Structural Efficiency of a Fuselage Truss System: Mechanics of Materials Insights into Advanced Alloy Configurations

A comparative finite element analysis (FEA) of aerospace-grade materials for use in the fuselage construction of a light aircraft, based on the Cessna configuration, is presented in this study. The aim of the study was to assess the stress response, deformation, strength-to-weight ratio, and stiffness-to-weight ratio of four potential materials: aluminum alloy 2024-T3, aluminum alloy 7075-T6, titanium alloy Ti-6Al-4V, and aluminum-lithium alloy (Al–Li). In order to reproduce the weight distributions of the wings, engine, and landing gear, loads were applied to a truss-based fuselage shape created in ANSYS Mechanical. While strength-to-weight and stiffness-to-weight ratios were computed analytically from material property data, von Mises stress and deformation fields were taken from static structural simulations under linear elastic circumstances. According to the results, the aluminum-lithium alloy (Al–Li) performed best in stiffness-to-weight performance, whereas titanium alloy Ti-6Al-4V performed best in stress resistance, deformation control, and strength-to-weight efficiency.
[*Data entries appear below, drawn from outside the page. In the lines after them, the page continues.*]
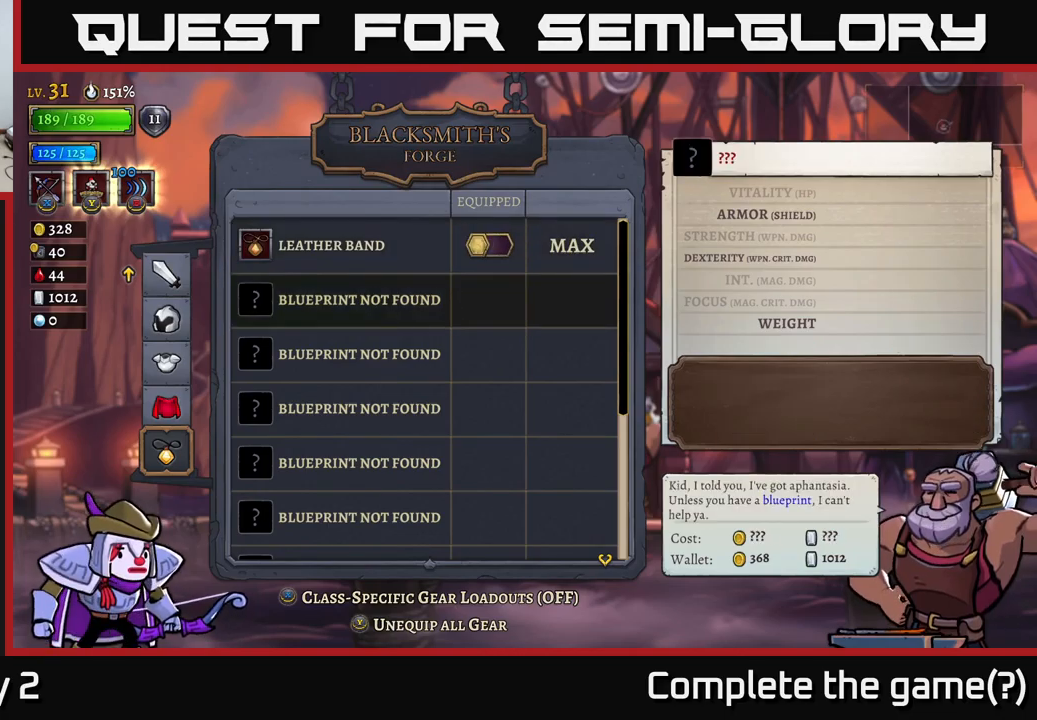
{"buttons": [], "left_stick": "center", "right_stick": "center", "events": [[50, "left_stick", "up"], [267, "left_stick", "center"]]}
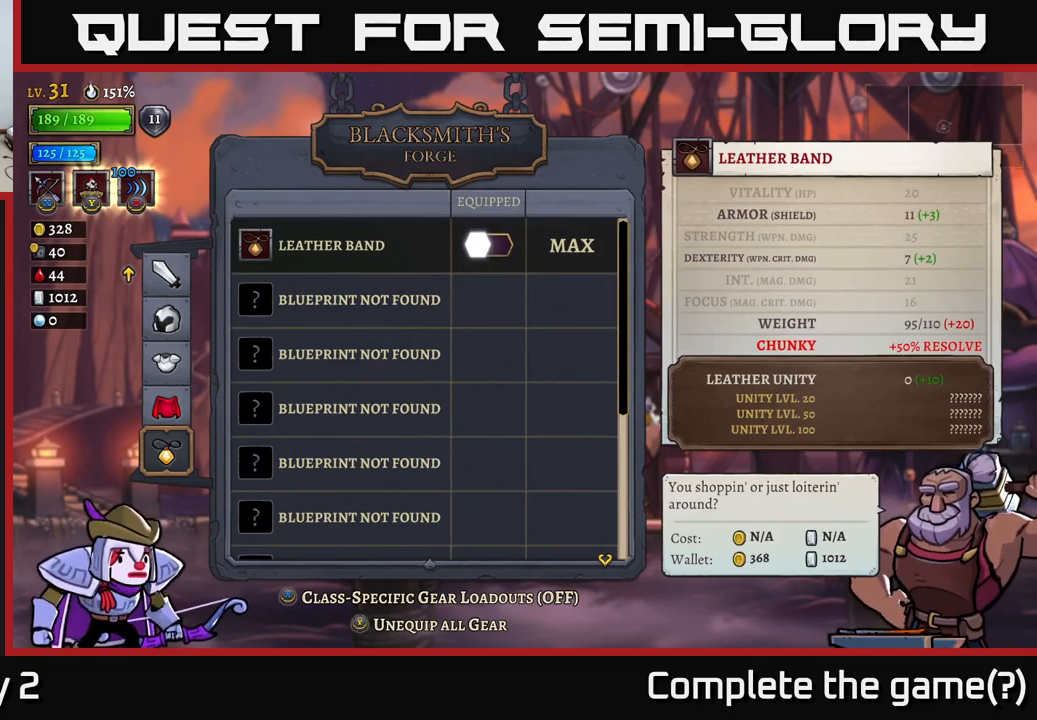
{"buttons": ["B"], "left_stick": "center", "right_stick": "center", "events": [[434, "B", "down"]]}
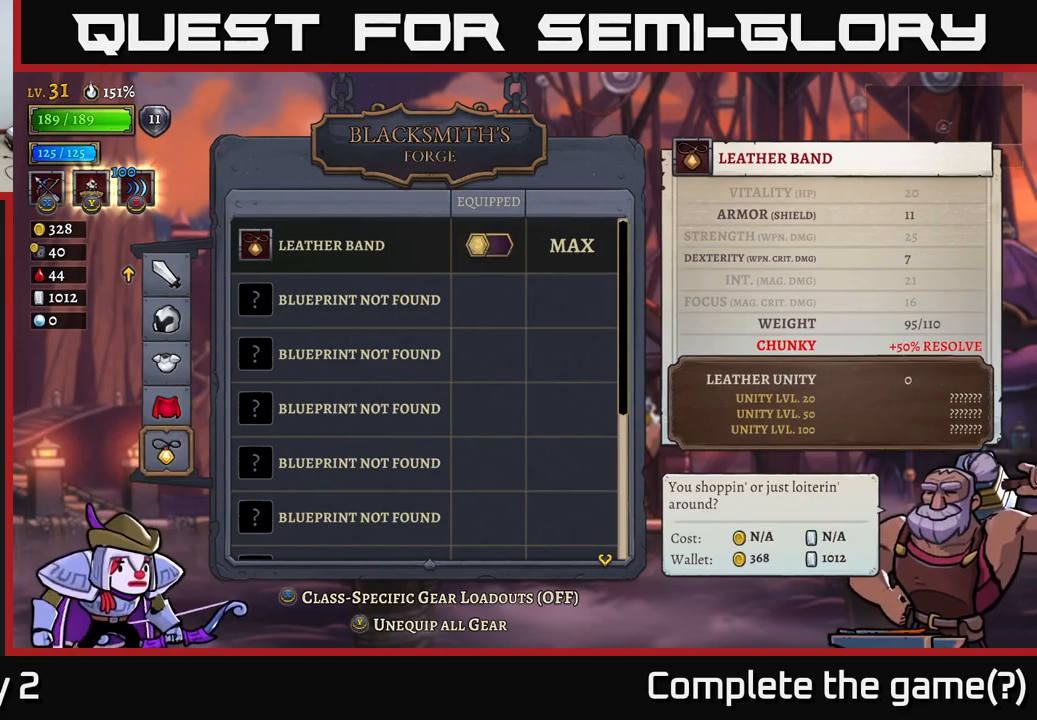
{"buttons": [], "left_stick": "left", "right_stick": "center", "events": [[67, "B", "up"], [134, "left_stick", "left"], [334, "B", "down"], [417, "B", "up"]]}
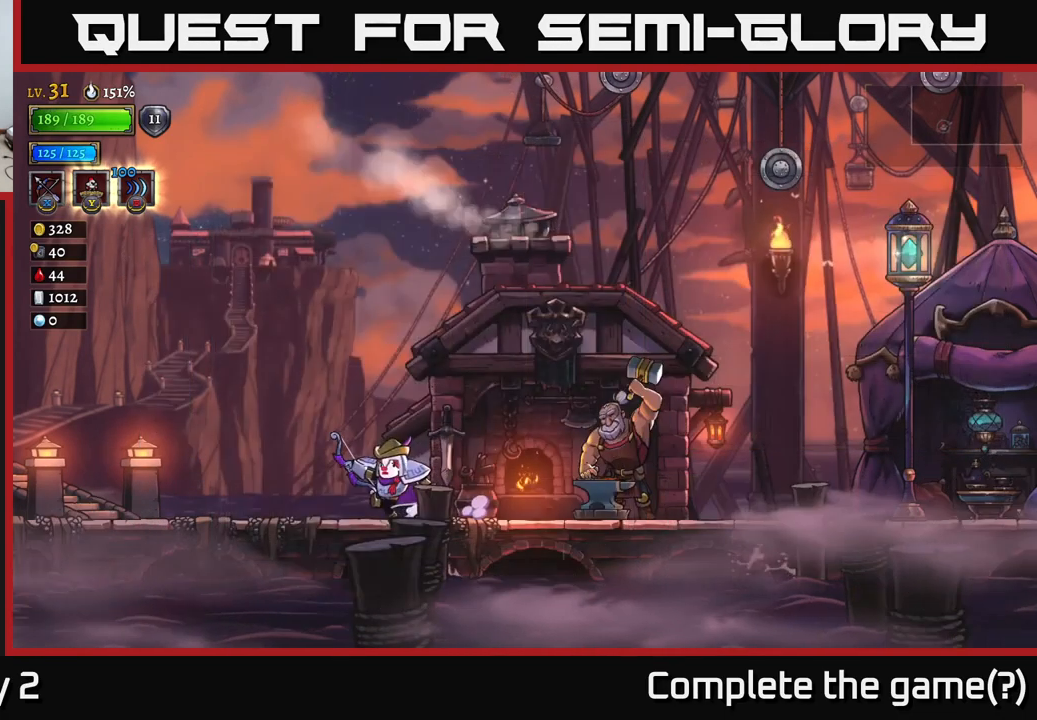
{"buttons": [], "left_stick": "left", "right_stick": "center", "events": [[267, "L2", "down"], [450, "L2", "up"]]}
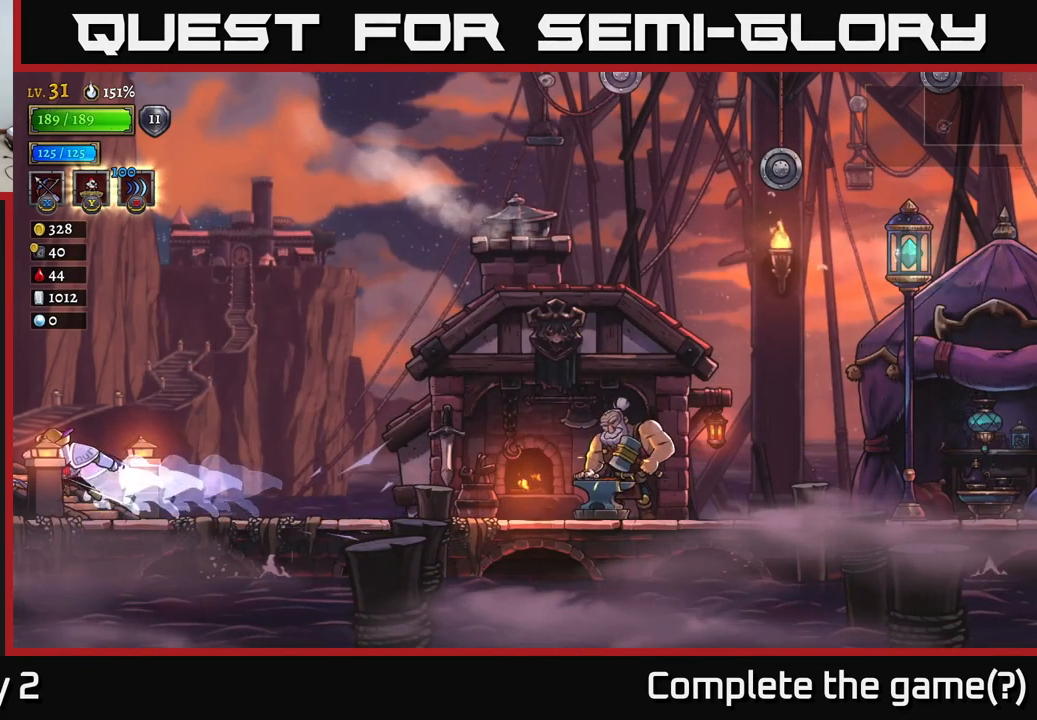
{"buttons": [], "left_stick": "left", "right_stick": "center", "events": [[67, "L2", "down"], [200, "L2", "up"]]}
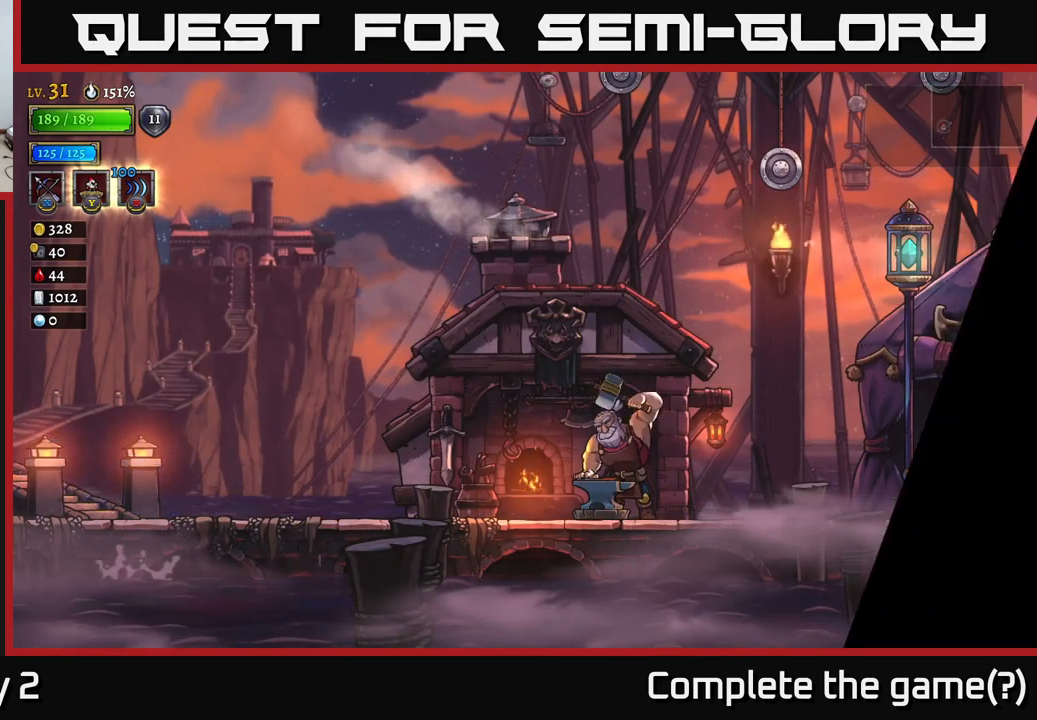
{"buttons": [], "left_stick": "center", "right_stick": "center", "events": [[450, "left_stick", "center"]]}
Aluminum–Lithium Alloy, Aluminum 7075-T6, and Aluminum 2024-T3 were the next most appropriate candidates for lightweight, high-performance fuselage design, according to a comparative ranking. These results emphasize the significance of striking a balance between strength, stiffness, and weight efficiency in aerospace applications and offer quantitative insight into the material selection for light aircraft fuselage structures.